Terror trials differ in federal, military courts


WASHINGTON (AP) — The federal courts and military tribunals that will prosecute suspected terrorists vary sharply in their independence, public stature and use of evidence. But the Obama administration has so far offered no clear-cut rationale for how it chooses which system will try a detainee.

The fuzzy line drawn by the administration has made it easier for critics on both the left and right to assert that no firm legal principle is guiding the choices.

The administration has said similarly situated suspects can be tried in either system; others may still be held without trial because there is insufficient evidence for either proceeding, but they are considered too dangerous to release.

“I think the Obama administration is trying to straddle this debate between whether we should approach al-Qaida as a problem of massive-scale criminality or as a problem of war,” said Matthew Waxman, a former Bush administration State Department and Pentagon official now at Columbia University law school.

Indeed, on Capitol Hill last Wednesday, Attorney General Eric Holder testified, “The 9/11 attacks were both an act of war and a violation of our federal criminal law, and they could have been prosecuted in either federal courts or military commissions.”

The administration is sending professed Sept. 11 mastermind Khalid Sheikh Mohammed and four alleged henchmen to a civilian trial in New York, while a suspect in the USS Cole bombing in 2000 and four other terror suspects will be tried by military commissions.

The major differences between the systems are the federal judiciary’s independence, rooted in the Constitution and lifetime appointments of judges, and the relaxed rules for admitting evidence in military tribunals.

Federal courts bar evidence obtained by coercion. And the new law regarding military commissions that President Barack Obama signed last month forbids evidence derived from torture and other harsh interrogation techniques. But the commissions still have rules that allow greater use of hearsay testimony and, in some instances, could permit the introduction of coerced testimony.

Military judges ultimately will decide what evidence can be admitted, but the new law allows statements made by defendants to be used even if they are not given voluntarily in certain circumstances, including in combat situations. Written witness statements, rather than live testimony that is subject to cross-examination, also can be admitted by military judges.

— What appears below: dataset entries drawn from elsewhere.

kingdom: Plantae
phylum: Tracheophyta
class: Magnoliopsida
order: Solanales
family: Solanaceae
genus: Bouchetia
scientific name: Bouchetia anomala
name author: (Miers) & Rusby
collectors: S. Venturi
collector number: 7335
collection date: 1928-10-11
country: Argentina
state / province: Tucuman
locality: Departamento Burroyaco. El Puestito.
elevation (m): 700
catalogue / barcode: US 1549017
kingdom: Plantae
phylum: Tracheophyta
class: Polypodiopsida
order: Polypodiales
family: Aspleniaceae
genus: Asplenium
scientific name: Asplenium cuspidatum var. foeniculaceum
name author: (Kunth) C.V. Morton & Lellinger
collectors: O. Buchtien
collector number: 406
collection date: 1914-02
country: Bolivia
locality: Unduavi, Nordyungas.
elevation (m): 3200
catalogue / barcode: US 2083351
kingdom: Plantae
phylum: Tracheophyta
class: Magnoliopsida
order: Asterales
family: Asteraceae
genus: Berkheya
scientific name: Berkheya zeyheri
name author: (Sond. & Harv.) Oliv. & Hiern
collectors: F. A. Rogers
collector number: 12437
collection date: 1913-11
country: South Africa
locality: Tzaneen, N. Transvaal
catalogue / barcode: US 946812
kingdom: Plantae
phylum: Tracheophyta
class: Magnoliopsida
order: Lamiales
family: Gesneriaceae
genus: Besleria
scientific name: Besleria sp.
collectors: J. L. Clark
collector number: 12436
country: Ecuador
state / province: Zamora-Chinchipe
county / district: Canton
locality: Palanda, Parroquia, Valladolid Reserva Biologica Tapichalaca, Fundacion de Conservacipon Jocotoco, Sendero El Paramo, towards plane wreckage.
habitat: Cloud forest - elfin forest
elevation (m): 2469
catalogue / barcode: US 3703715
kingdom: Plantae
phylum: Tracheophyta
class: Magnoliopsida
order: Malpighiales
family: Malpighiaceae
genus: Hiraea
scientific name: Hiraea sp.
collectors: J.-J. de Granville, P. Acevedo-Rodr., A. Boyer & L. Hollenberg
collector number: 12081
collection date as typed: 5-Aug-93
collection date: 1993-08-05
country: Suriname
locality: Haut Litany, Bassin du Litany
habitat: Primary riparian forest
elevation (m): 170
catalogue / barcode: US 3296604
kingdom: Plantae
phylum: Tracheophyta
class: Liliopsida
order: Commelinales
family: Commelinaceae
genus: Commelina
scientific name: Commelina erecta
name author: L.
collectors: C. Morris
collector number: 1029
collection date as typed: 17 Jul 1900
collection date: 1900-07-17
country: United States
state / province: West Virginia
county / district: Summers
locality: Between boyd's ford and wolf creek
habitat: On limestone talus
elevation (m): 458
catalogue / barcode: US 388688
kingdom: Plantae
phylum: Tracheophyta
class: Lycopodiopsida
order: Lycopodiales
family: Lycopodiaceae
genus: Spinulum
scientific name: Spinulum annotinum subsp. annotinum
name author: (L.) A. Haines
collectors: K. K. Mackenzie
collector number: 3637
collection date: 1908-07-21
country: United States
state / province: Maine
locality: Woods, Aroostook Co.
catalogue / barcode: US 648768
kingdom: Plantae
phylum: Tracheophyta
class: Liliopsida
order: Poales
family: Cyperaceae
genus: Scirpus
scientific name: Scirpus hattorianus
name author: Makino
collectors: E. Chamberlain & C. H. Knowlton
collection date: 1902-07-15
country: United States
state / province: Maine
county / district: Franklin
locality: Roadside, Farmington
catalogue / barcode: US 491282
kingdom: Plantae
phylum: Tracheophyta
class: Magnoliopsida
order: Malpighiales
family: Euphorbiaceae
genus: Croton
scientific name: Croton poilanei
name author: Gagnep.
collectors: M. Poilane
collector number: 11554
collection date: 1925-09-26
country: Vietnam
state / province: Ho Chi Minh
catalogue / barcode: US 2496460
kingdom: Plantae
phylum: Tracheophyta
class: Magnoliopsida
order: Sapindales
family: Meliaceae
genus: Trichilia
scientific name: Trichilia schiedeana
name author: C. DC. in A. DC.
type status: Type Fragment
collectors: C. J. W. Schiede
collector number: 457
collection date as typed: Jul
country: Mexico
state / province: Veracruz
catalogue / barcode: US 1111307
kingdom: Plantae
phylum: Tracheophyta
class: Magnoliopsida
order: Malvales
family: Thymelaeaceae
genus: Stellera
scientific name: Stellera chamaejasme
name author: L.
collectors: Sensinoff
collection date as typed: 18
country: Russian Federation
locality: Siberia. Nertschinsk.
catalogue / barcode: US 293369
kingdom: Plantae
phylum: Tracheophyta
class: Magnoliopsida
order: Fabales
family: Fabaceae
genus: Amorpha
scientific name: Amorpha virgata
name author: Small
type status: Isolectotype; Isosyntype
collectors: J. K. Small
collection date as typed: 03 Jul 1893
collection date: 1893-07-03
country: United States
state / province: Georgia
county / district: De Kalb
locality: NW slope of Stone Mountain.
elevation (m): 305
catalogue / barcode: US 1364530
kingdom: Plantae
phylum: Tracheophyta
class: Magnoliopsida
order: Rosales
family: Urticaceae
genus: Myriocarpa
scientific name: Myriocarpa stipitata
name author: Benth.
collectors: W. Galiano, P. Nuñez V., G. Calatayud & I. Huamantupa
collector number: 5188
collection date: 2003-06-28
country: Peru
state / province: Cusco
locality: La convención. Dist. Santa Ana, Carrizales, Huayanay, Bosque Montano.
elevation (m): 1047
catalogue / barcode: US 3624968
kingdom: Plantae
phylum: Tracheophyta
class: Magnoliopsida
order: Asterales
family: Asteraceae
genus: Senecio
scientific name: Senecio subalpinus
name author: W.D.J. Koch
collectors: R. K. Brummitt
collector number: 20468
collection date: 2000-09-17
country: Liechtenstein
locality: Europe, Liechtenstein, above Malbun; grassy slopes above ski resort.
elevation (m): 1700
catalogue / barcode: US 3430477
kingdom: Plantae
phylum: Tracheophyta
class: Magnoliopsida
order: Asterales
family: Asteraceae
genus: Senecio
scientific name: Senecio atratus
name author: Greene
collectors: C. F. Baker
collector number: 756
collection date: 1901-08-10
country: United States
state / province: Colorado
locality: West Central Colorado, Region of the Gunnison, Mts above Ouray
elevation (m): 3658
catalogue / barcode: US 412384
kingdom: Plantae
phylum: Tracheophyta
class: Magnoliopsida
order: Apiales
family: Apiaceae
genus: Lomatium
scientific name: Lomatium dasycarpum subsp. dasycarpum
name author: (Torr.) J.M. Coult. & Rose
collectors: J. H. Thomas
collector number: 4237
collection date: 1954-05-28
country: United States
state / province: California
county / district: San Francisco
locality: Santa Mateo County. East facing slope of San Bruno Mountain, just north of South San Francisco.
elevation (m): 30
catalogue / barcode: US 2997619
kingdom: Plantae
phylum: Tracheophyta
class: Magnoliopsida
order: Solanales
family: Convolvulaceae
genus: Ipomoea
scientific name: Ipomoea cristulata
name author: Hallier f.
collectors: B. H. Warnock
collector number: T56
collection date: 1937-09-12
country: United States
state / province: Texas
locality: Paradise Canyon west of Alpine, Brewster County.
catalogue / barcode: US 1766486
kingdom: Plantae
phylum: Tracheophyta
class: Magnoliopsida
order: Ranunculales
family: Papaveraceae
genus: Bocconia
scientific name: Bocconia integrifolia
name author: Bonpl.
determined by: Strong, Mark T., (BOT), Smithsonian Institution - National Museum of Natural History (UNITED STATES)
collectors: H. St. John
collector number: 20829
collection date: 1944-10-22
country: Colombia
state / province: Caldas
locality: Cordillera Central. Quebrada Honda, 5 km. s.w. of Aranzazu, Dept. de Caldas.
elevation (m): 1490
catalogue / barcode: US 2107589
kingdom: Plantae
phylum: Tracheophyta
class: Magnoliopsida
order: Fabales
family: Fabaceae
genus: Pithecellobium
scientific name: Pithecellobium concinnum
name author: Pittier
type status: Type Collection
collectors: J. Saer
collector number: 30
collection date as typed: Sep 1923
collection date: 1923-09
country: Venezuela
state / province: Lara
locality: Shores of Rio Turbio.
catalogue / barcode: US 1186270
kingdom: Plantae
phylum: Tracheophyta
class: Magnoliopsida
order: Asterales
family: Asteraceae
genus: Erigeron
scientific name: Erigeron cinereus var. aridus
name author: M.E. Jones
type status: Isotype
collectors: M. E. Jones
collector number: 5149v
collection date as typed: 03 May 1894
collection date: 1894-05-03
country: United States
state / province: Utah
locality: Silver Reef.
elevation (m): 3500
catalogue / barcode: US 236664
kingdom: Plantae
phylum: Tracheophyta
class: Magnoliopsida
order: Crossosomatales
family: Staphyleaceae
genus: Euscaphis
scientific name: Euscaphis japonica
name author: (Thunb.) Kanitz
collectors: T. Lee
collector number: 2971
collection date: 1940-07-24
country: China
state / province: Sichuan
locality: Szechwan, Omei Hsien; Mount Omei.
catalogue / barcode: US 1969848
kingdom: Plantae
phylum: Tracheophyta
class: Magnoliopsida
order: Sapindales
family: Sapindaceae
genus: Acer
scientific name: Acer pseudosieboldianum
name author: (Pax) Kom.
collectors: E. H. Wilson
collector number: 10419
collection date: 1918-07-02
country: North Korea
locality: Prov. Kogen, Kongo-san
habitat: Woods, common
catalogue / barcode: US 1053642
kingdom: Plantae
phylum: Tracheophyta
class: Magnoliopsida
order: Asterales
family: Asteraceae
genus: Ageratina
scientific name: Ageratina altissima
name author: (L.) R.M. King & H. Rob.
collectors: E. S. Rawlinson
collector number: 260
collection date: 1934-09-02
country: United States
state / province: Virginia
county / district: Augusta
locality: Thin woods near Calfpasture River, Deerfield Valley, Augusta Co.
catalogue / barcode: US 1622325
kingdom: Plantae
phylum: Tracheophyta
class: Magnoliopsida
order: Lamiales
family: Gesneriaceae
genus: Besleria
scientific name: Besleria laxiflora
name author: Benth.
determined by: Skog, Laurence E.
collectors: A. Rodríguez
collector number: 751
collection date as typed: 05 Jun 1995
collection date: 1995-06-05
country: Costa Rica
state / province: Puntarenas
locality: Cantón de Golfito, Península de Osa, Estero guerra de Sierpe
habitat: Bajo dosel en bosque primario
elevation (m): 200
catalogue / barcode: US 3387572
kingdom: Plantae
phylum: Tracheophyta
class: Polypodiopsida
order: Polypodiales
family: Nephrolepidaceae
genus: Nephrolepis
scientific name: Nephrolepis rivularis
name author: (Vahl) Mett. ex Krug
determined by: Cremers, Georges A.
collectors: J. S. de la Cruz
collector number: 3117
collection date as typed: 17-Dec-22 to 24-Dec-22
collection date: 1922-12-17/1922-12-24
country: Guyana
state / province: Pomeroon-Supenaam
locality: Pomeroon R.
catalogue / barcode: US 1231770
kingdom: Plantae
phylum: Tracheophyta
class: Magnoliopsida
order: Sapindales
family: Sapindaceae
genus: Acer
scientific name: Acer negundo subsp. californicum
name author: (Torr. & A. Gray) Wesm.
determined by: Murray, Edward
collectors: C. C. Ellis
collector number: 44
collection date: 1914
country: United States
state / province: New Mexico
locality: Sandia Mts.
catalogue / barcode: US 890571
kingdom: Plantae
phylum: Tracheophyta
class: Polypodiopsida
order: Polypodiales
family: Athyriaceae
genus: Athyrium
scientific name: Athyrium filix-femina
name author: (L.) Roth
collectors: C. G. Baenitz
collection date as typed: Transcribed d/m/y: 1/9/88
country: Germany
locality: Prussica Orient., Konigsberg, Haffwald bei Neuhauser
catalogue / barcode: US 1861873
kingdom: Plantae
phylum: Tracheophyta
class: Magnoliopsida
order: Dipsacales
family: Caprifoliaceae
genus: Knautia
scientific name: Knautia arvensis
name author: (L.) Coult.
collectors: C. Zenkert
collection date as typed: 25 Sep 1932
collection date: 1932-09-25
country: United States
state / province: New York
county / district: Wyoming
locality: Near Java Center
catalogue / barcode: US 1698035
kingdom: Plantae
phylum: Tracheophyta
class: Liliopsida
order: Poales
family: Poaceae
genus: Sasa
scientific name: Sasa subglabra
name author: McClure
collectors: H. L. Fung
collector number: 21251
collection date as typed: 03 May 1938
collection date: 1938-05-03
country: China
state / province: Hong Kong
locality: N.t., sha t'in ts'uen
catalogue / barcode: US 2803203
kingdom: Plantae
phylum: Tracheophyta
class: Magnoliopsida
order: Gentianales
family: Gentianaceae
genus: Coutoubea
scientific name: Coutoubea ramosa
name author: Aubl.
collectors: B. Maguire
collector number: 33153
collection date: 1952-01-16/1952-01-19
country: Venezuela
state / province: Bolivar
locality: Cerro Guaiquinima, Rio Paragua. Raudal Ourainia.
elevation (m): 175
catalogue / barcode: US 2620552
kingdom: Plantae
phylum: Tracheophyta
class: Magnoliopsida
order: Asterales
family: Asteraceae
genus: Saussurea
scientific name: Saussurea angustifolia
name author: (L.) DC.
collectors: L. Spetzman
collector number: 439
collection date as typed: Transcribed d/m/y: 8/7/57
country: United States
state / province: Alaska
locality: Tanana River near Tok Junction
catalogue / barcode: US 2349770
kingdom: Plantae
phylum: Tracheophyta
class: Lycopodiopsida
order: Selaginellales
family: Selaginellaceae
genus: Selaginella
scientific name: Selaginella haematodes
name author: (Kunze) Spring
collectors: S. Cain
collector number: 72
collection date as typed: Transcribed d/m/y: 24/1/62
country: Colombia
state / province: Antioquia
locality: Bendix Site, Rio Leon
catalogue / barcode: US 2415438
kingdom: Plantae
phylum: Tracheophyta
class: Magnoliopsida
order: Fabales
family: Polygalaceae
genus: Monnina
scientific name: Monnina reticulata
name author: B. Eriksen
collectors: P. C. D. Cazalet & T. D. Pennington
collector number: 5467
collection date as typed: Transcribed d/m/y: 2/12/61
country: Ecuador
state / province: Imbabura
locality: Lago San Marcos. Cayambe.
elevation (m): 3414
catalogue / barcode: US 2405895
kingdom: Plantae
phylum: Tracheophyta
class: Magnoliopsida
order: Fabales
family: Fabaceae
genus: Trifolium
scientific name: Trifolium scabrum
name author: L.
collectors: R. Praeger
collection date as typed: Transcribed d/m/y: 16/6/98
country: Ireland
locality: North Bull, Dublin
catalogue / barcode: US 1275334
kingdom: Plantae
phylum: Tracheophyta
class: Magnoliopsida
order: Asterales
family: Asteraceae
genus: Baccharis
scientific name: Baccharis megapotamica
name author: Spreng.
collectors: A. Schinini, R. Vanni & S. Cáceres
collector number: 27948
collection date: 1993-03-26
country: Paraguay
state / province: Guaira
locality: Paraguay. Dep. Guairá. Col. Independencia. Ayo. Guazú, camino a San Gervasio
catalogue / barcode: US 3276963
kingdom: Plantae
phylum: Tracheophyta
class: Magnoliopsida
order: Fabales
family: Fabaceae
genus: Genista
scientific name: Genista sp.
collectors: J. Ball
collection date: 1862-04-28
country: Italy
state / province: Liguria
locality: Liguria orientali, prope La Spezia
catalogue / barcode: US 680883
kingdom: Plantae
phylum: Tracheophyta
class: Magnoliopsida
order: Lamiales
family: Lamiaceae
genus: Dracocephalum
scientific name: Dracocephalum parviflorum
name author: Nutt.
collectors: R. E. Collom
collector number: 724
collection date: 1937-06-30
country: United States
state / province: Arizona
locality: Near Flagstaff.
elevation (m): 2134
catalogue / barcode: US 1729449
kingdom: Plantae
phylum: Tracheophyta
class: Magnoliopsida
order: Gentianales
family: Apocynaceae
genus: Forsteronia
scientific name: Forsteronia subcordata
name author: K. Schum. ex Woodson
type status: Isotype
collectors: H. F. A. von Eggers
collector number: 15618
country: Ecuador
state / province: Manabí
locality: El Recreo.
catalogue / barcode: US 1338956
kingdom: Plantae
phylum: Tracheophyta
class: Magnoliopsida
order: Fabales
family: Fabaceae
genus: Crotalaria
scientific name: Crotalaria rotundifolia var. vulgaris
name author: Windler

The larger issue, for some civil libertarians, is what the American Civil Liberties Union’s Jonathan Hafetz called a “legitimacy deficit.”

The commissions set up under President George W. Bush to try terrorism detainees have been revised several times based on Supreme Court decisions and acts of Congress that moved their rules and procedures closer to federal courts.

“But they just don’t have the credibility and never will have the credibility that federal courts have,” Hafetz said.

Joanne Mariner, director of the terrorism and counterterrorism program at Human Rights Watch, said another indication of the reduced stature of the commissions is that, by law, they can never be used to try U.S. citizens.

On the other hand, supporters of the military tribunals say they provide sufficient protections for accused terrorists. Moreover, they say, the Sept. 11 attack is a classic war crime — the mass murder of civilians — for which military tribunals have traditionally been used.